Because we’re ending 2014 with higher-than-normal volatility, plummeting oil prices that are unnerving investors, concerns over the global economy and uncertainty over interest rates in 2015, I’m taking a similar approach this year. It makes sense to look for a company with growing earnings that is reasonably valued when a lot of valuations are still somewhat stretched.
ABM Industries, Inc. (ABM) fits the bill nicely and yields 2.3% to boot. It may not be the sexiest business, but the stock is a nice combination of solid upside potential and a reasonable risk.
Formally known as American Building Maintenance Industries, ABM provides exactly what its name says — maintenance services for thousands of commercial, industrial, governmental and residential facilities throughout the country. The company consists of five segments: Janitorial (roughly 50% of revenue and profit), Facility Services (mechanical engineering and technical services), Parking, Building & Energy Solutions (heating, ventilation, etc.) and Security.

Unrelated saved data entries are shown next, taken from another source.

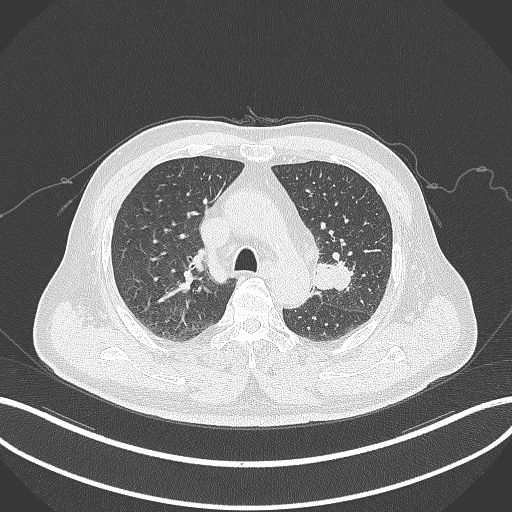
Chest CT, one axial slice. Position 208 of 286 along the scan axis. Reconstruction kernel B70f. 120 kVp. Lung window (W 1500 / L -600 HU). 1 mm slice thickness. 512 × 512 image matrix, field of view 400 × 400 mm. Male patient, age 67 years. From the clinical record (not read from this slice): clinical TNM (as recorded): T2a N1 M0; histopathological grade: G3.
Outlined on this slice (bounding box drawn by a radiologist):
- lung tumour (recorded histology: adenocarcinoma): bounding box <309,257,353,296> (left, top, right, bottom; pixels)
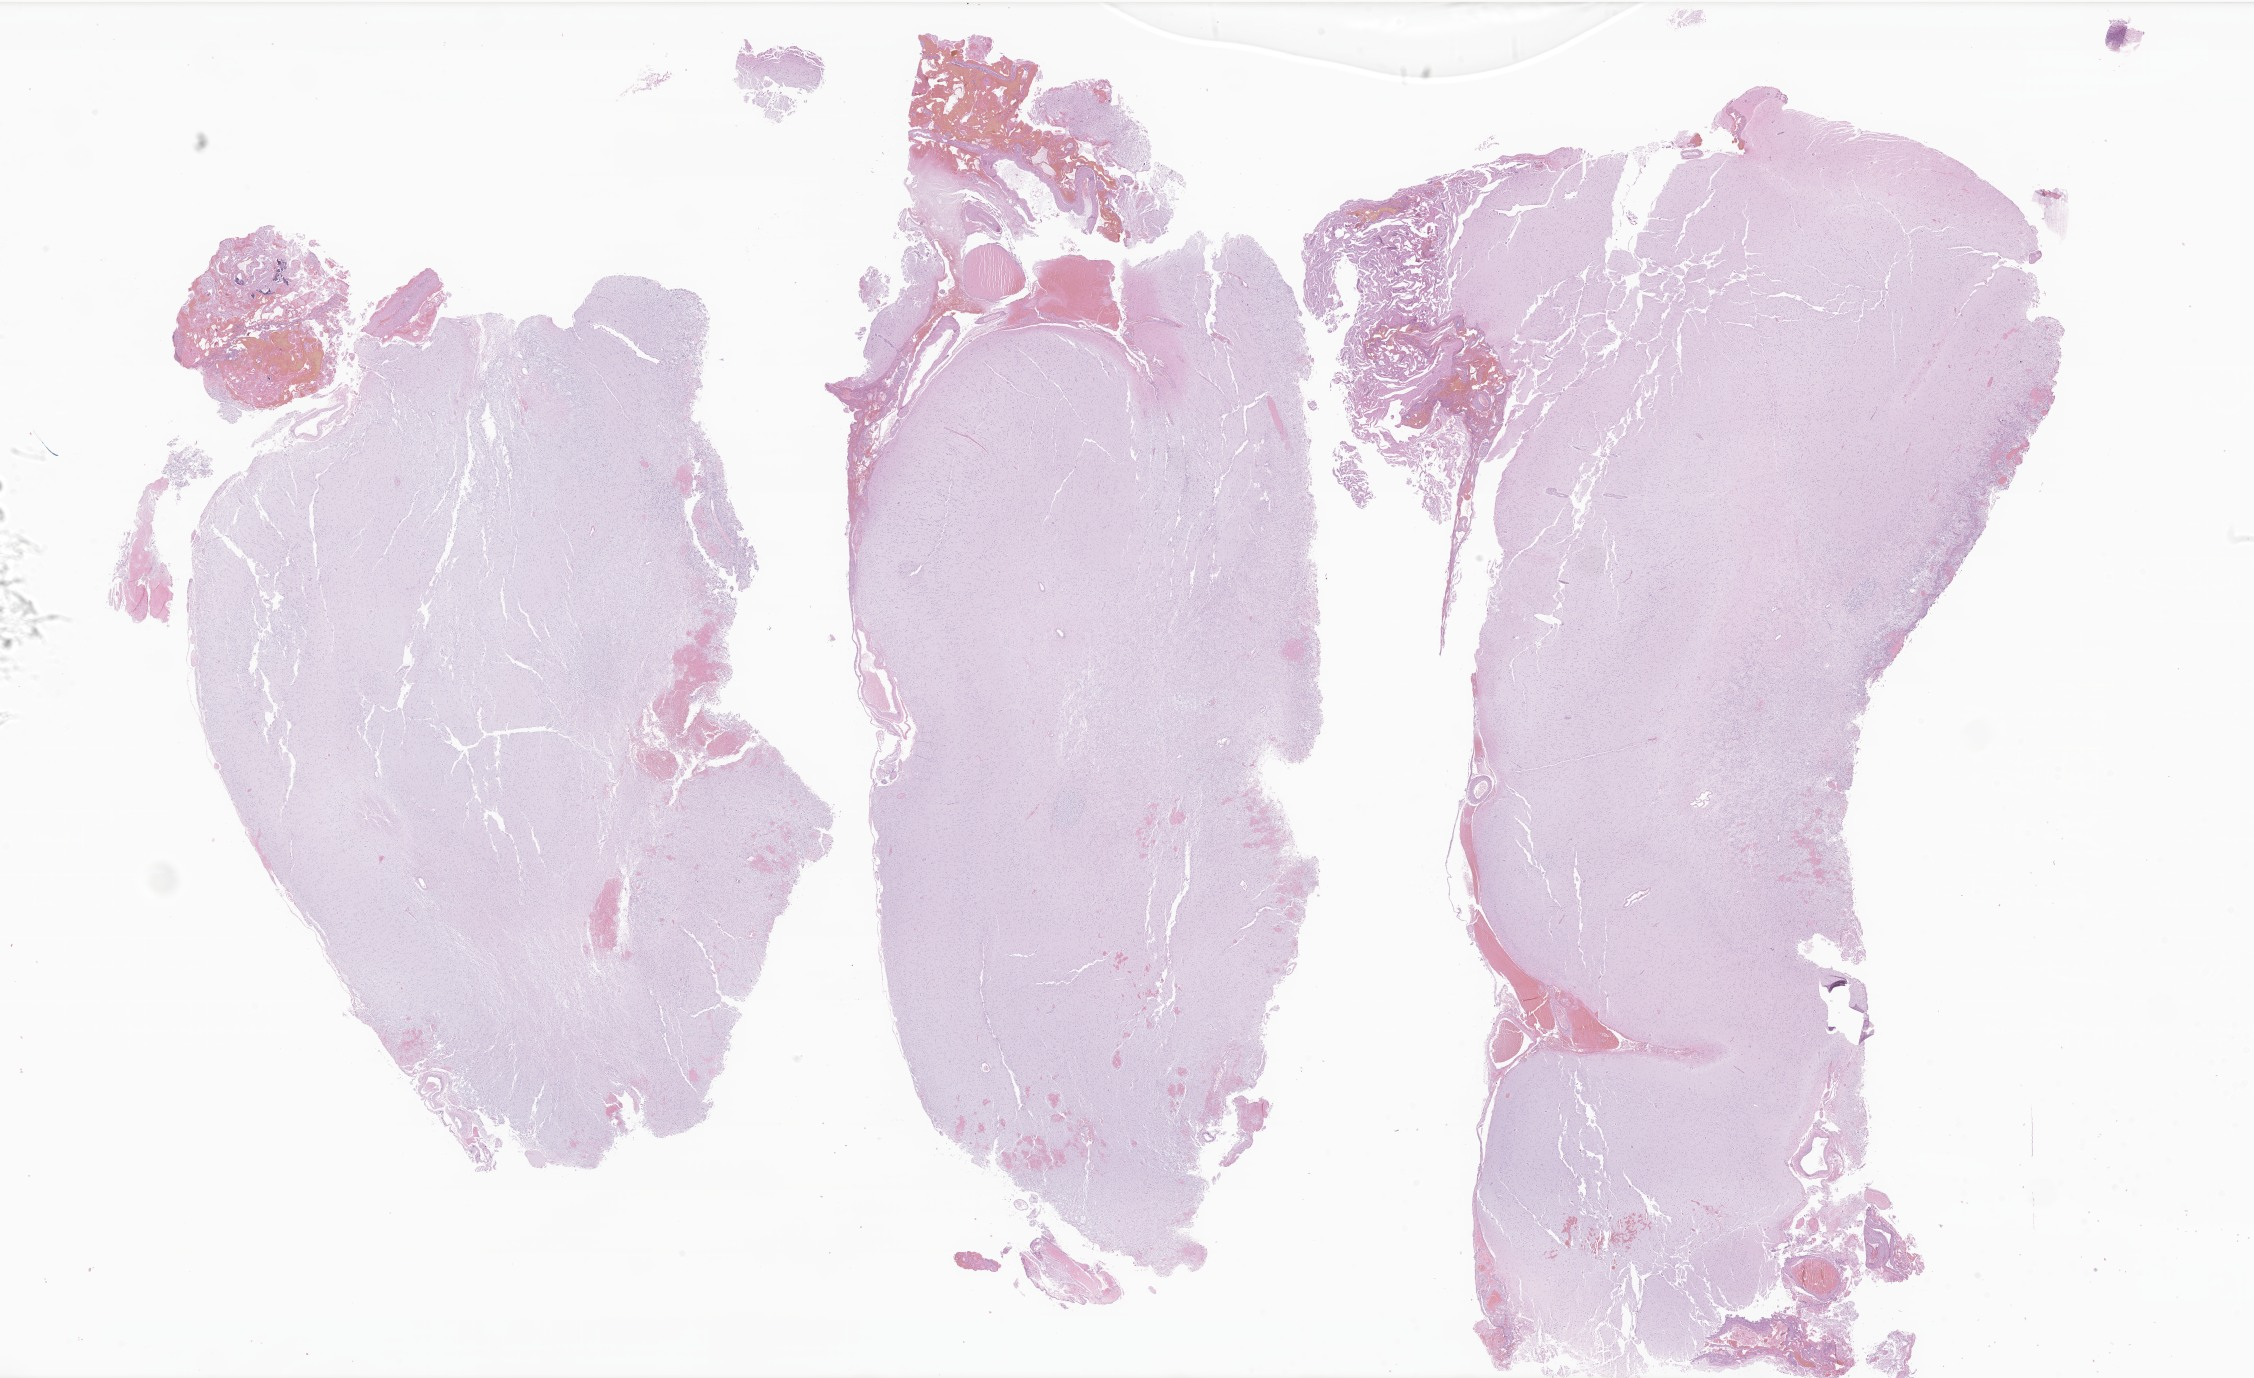
H&E whole-slide image of tumor tissue from the occipital lobe, whole scanned area (about 38.0 x 23.2 mm) shown as a low-resolution overview. Male patient, age 89 months (7 years 5 months).
Specimen: formalin-fixed, paraffin-embedded (FFPE) tissue.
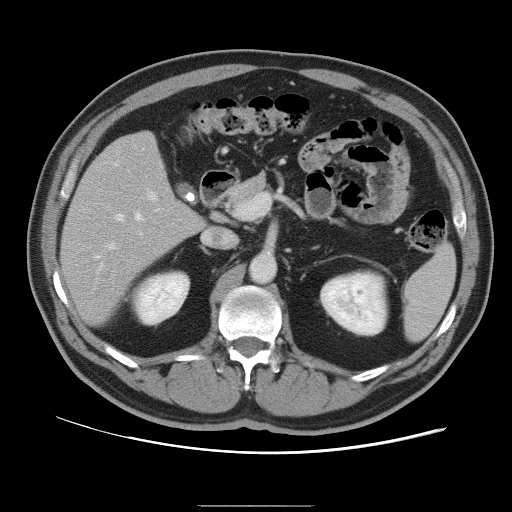
Contrast-enhanced abdominal CT, one axial slice; position 52 of 105 along the scan axis; intravenous contrast given; soft-tissue window (W 400 / L 40 HU); 5 mm slice thickness; 512 × 512 image matrix, field of view 399 × 399 mm. Case-level facts recorded for this patient, not image findings: patient: male, age 55 years at operation; diagnosis: colorectal cancer liver metastases, imaged before liver resection; multiple liver metastases: yes; largest metastasis: 3 cm; disease in both lobes: yes.
Structures marked on this image (expert manual segmentation):
- hepatic veins: bounding box [x1, y1, x2, y2] px = [96, 213, 144, 270]
- liver: [63, 132, 203, 326]
- planned liver remnant (the part of the liver to remain after resection): [63, 132, 204, 326]
- portal vein (with intrahepatic branches): [106, 189, 157, 250]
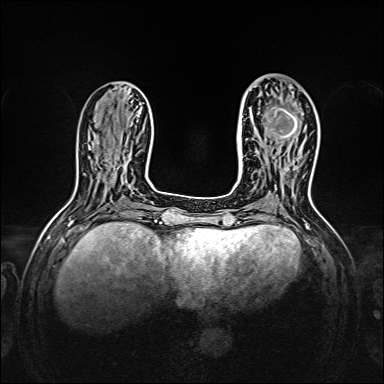
Breast MRI, one axial slice; position 56 of 160 along the scan axis; dynamic contrast-enhanced series, time point 2 of 7 at this slice position (early post-contrast); 1.5 T; TE 2.3 ms, TR 5.2 ms; 384 × 384 image matrix. Female patient.
Structures marked on this image (semi-automatically segmented with operator editing):
- enhancing-tissue mask used for the functional tumour volume (all voxels passing the contrast-enhancement thresholds inside the analysis volume; usually the tumour): bounding box (x1, y1, x2, y2) in pixels: (256, 86, 306, 153)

ABM Stock Set to Soar on Earnings Growth
The stock first popped on my radar because earnings growth has been picking up again. After making it through the financial crisis in solid shape and growing earnings from 2007 to 2010, earnings flat-lined, hurt by higher worker’s compensation expenses and start-up costs for new contracts. Recent results have improved.
In the fiscal third quarter (reported Sept. 3), revenues increased 4.9% and adjusted earnings grew nearly 15%. The fourth quarter (reported Dec. 8) was also strong, with revenues up 5% and adjusted operating income increasing 10%, bumping earnings up to 52 cents per share from 48 cents the year before.
Yes, EPS came in 6 cents below expectations, but this was strictly due to the absence of an 8-cent per share tax benefit that had been included in previous guidance as Congress failed to extend the Work Opportunity Tax Credit (WOTC) retroactively.
What moved ABM stock after the last report was fiscal 2015 guidance, which was disappointing to some traders. Management forecast adjusted earnings of $1.65 to $1.75 per share, up from $1.57 in fiscal 2014 but below the expected $1.80 per share.
At first, the stock fell nearly 5% after the earnings report, but it quickly rebounded to close the day up 4%. I believe analysts largely viewed the guidance as conservative, and given the current strength in the company’s largest businesses (the Janitorial segment increased operating profits 13.5%), I expect ABM to come in at the high end of its forecast for 10% growth.
So we have a company with a solid long-term record that is back on track to grow earnings. The balance sheet is strong, and the 2.4% yield is attractive. And in the big picture, the improving U.S. economy should continue to benefit ABM stock in both the short and long term. With concerns over the global economy are increasing, the U.S. is increasingly viewed as the source of growth and the place to be.
For these reasons, ABM is my pick for 2015. The stock has acted well recently, recovering nicely from its October lows, and I expect the stock to move to new highs in 2015.